On that note, it's great to see Canon including inbuilt Wi-Fi on the G series. It's a welcome addition that is fairly easy to use making sharing images much quicker. It's a shame that you can't remote control the camera though.
The G16 is a no-nonsense premium compact that builds on the already excellent reputation of the G series. You get great image quality in a reasonably small body that still manages to cram in lots of direct access buttons and dials to make the advanced photographer feel plenty at home.

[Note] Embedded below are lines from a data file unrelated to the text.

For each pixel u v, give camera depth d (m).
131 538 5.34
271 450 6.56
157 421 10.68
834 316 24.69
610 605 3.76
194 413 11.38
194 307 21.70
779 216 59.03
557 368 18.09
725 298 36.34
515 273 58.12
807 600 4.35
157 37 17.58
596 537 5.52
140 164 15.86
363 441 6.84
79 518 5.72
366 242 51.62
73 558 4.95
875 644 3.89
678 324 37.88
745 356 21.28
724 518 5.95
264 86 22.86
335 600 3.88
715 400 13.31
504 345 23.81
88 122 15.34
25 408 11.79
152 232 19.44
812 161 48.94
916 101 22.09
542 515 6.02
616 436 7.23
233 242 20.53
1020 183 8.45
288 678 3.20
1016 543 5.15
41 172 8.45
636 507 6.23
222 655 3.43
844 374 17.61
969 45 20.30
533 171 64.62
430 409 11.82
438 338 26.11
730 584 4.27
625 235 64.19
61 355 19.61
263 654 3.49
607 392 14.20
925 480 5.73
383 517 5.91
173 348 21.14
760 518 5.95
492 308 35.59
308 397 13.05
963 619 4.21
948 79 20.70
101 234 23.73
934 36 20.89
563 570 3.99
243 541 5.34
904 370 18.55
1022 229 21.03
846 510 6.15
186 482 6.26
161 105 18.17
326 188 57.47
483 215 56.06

We're not sure if it's a price thing, but it seems like a strange omission to leave out a touchscreen on a camera like this, especially when its sibling camera (the S120) has such an excellent device. It makes things like selecting the AF point so much quicker, so we'll be surprised if Canon continues to leave one out of the next generation of G series cameras. If you're a traditionalist though, there's not too much to dislike about the camera.
The G16 marks another incremental upgrade for the G series of compacts, which remains a solid and reliable camera in the now fairly crowded premium compact market. Canon has carved out a good reputation with this series, but it's already facing fierce competition from the Sony RX100 II which sits at the top of the current best-seller lists.
It's good to see the addition of Wi-Fi, and the Digic 6 processor does make a noticeable difference, but it's ultimately not a camera to get overly excited about.
Excellent image quality is assured though, and if you're looking for a good workhouse camera to carry around with you a lot, then it's a good bet. Take a look at the Canon S120 though if you need something a touch more pocket friendly – it features the same sensor.